Text ::
┄┄┄┄┄┄┄┄┄┄┄┄┄┄┄┄┄┄┄┄
Snow

I love snow. I love it literally and metaphorically.

I love watching it fall past the window. I love the way it makes sharp edges soft and square shapes round. I love the way the wind sculpts it into dunes that rise like soft meringue against the houses, the foothills created when the snowplow passes, rising against the tree trunks like little glaciers.

Snow is an adventure.

Snow is discovering that it is knee-deep between the porch steps and the hanging bird feeder and thinking, “I can do this.” And then I do. The feeders are filled, and I am shaking off snow just inside the back door, feeling flushed and shiny and oh so satisfied.

Snow is going to the store before the guys come to clear the driveway. It is discovering that long oven mitts are better than brushes at clearing off the windows. It’s gunning the car down the driveway in case the berm from the plow has iced up and then tapping at the brake on the turn when the car goes whee into the street. It’s fishtailing back up the drive and rolling into a perfect stop in the garage. It’s the grin on my face when I find I can still do that.
┄┄┄┄┄┄┄┄┄┄┄┄┄┄┄┄┄┄┄┄
Aim of the task :: Return word for word the part of the snow text that begins at the words "Snow is an adventure." and stops after "oh so satisfied.".

Data for review ::
┄┄┄┄┄┄┄┄┄┄┄┄┄┄┄┄┄┄┄┄
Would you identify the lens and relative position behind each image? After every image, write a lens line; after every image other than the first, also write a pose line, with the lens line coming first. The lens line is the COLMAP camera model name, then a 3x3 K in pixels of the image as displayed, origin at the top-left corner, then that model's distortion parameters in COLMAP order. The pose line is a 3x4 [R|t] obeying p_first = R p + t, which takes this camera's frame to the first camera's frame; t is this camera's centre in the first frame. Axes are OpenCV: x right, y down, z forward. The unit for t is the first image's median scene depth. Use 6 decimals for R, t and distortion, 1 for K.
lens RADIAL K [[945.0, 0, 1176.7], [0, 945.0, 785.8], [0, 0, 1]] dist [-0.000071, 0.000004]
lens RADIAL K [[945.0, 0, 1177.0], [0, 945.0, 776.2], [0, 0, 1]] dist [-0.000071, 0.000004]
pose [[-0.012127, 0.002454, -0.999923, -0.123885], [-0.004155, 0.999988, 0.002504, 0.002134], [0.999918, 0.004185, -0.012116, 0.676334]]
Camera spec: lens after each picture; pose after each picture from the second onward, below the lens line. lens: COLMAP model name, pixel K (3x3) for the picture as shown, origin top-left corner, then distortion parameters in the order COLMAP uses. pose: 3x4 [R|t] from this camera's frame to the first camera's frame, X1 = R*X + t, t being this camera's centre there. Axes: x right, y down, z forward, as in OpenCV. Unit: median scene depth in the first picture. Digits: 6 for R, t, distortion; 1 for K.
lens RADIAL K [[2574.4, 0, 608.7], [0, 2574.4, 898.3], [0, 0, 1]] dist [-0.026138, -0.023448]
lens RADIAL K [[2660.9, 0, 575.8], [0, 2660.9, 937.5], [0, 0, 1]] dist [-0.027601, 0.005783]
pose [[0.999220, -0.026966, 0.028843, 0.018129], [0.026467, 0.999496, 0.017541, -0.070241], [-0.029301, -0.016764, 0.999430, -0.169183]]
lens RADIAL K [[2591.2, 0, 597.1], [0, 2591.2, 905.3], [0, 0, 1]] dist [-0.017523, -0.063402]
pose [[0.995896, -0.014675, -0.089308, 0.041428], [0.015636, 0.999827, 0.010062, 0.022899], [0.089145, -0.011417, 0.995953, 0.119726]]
┄┄┄┄┄┄┄┄┄┄┄┄┄┄┄┄┄┄┄┄
Task answer ::
Snow is an adventure.

Snow is discovering that it is knee-deep between the porch steps and the hanging bird feeder and thinking, “I can do this.” And then I do. The feeders are filled, and I am shaking off snow just inside the back door, feeling flushed and shiny and oh so satisfied.